The Biden administration is reviewing “all options” to protect the U.S. from extortion by cyber criminals, U.S. Commerce Secretary Gina Raimondo said in a media interview. Raimondo did not elaborate on the specifics of the options, but she admitted that the issue will be a topic of discussion at a summit between President Biden and Russian President Vladimir Putin on the 16th of this month. The Biden administration has also hardened its stance against Russia as a result of the recent intensification of attacks and extortion by hackers and cybercriminals against the United States, as the U.S. believes that some of the hackers and cybercriminals who have carried out cyberattacks and extortion against the United States are being sheltered by Russia.
In early May, the Colonial Pipeline, which is responsible for fuel delivery along the East Coast of the United States, was attacked and extorted by hackers, forcing the shutdown of the 8,851-mile pipeline and leaving many gas stations without fuel, forcing a state of emergency in 18 East Coast states. At the end of May, the U.S. subsidiary of JBS, the world’s largest meat supplier, was also attacked by hackers and ransomware, and some of the services supporting the information technology systems in North America and Australia were hit, forcing some JBS meat processing plants in the U.S. and Australia to suspend operations.
In an interview, Raimondo said, “As we consider the possible impacts, consequences and retaliation, we’re not eliminating anything from the options.”

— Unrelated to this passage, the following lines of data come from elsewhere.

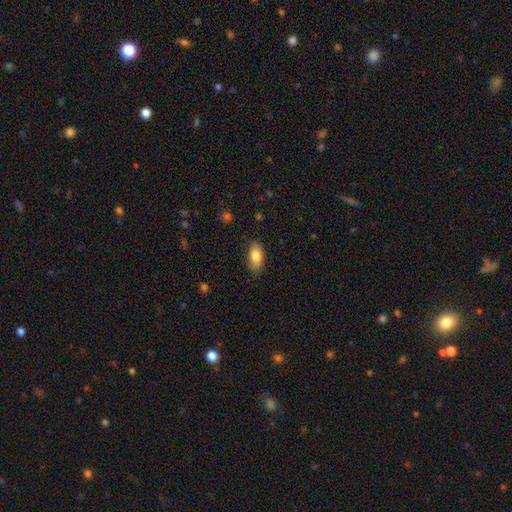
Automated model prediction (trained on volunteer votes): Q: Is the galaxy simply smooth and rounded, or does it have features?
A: smooth — 81%.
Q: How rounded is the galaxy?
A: in between — 88%.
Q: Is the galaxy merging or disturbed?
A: none — 83%.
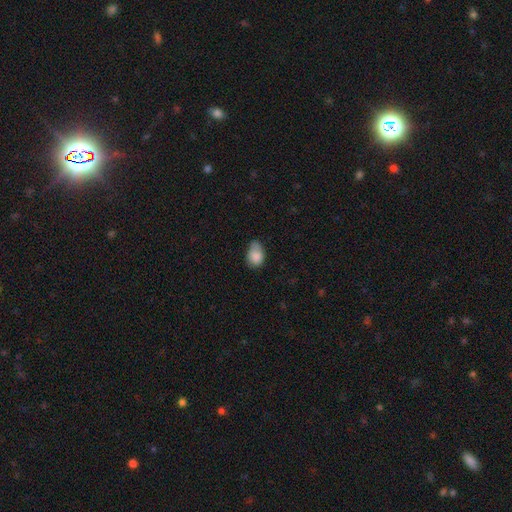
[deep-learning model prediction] smooth_or_featured: smooth (p=0.84) [alt: star or artifact p=0.08]
how_rounded: in between (p=0.80) [alt: round p=0.19]
merging: minor disturbance (p=0.44) [alt: none p=0.40]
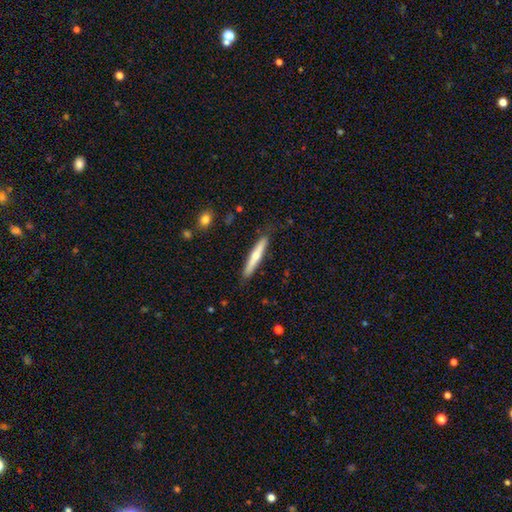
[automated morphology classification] Smooth or featured? Predicted: smooth (p=0.54). How rounded? Predicted: cigar-shaped (p=0.93). Merging? Predicted: none (p=0.86).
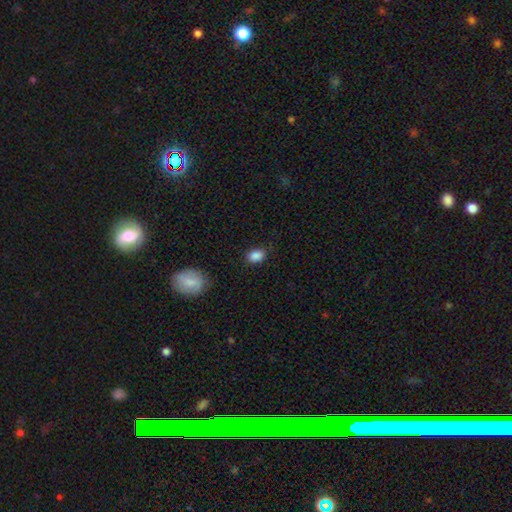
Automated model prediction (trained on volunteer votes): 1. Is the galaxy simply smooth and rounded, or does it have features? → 87% smooth, 9% star or artifact, 4% featured or disk.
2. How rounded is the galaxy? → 71% in between, 28% round, 1% cigar-shaped.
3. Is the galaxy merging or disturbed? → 82% none, 13% minor disturbance, 3% major disturbance, 1% merger.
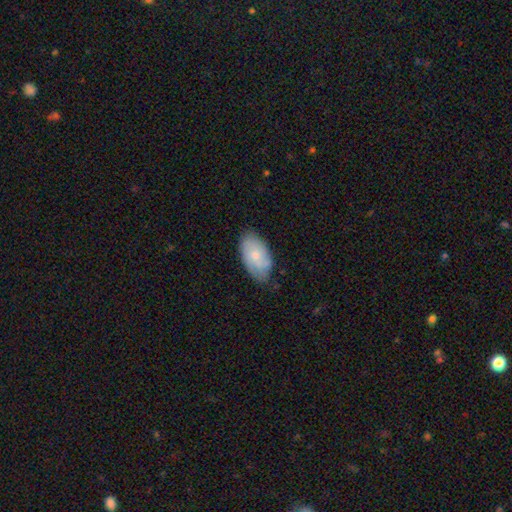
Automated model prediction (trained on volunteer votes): This appears to be a smooth galaxy with no disk features (61%) that is in between round and cigar-shaped (94%). Merging: none (72%).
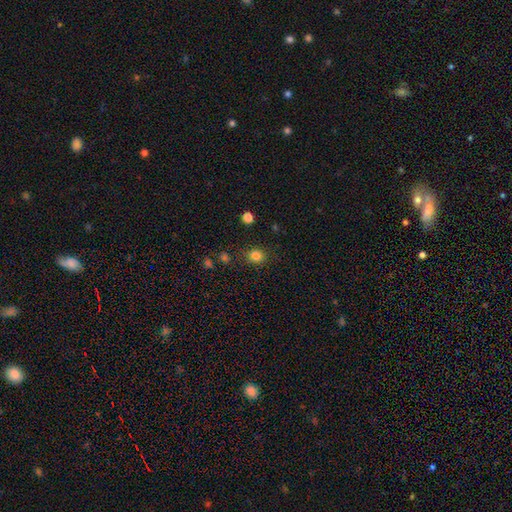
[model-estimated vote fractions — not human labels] This is clearly a smooth galaxy (82%). How rounded: likely round (77%). Merging: clearly none (85%).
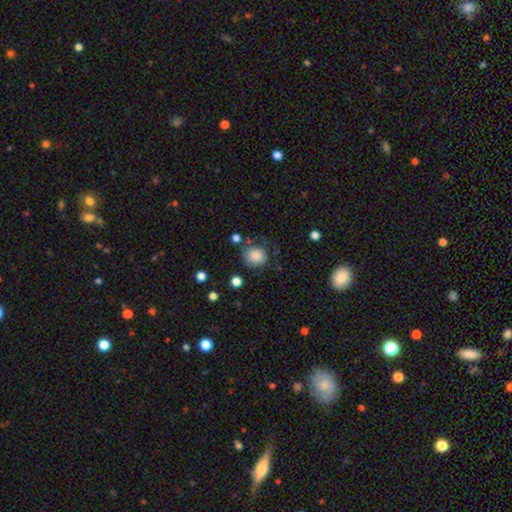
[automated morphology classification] Overall: smooth (85%). How rounded: round (78%). Merging: none (64%).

On the same day, U.S. Energy Secretary Jennifer Granholm said in a media interview that hostile forces in the United States have the ability to “carry out thousands of attacks on the U.S. energy industry,” even shutting down the entire U.S. power grid system.
Granholm warned U.S. companies to be vigilant and report cyber attacks to the federal government immediately, and never pay ransom to criminals. The aforementioned Clonier Pipeline Company reportedly paid a ransom of $4.4 million to the hackers before they allowed the oil transmission system to resume operations.
“You should never pay a ransom for a cyberattack,” Granholm stressed, “because doing so will only allow the bad guys to continue to do evil.” But Granholm also said that while she opposes paying ransoms to hackers, she is not sure that President Biden or Congress would be willing to pass legislation to prohibit ransom payments.
In an interview, Senator Mark Warner, chairman of the U.S. Senate Intelligence Committee and a senior Democrat, also called for greater transparency in the reporting of cyber attacks by U.S. companies, and for the establishment of international norms in this area. Warner argued that Congress should debate whether legislation should be enacted to ban ransom payments to hackers.
FBI Director Christopher Ray, who has been a member of the FBI for more than a decade, said that he would like to see the FBI’s efforts to combat cyber attacks. Christopher Ray (Christopher Ray) has recently said that the severity of the hacker attack on the United States has some similarities to the tragic September 11 terrorist attacks that killed 2,977 innocent people.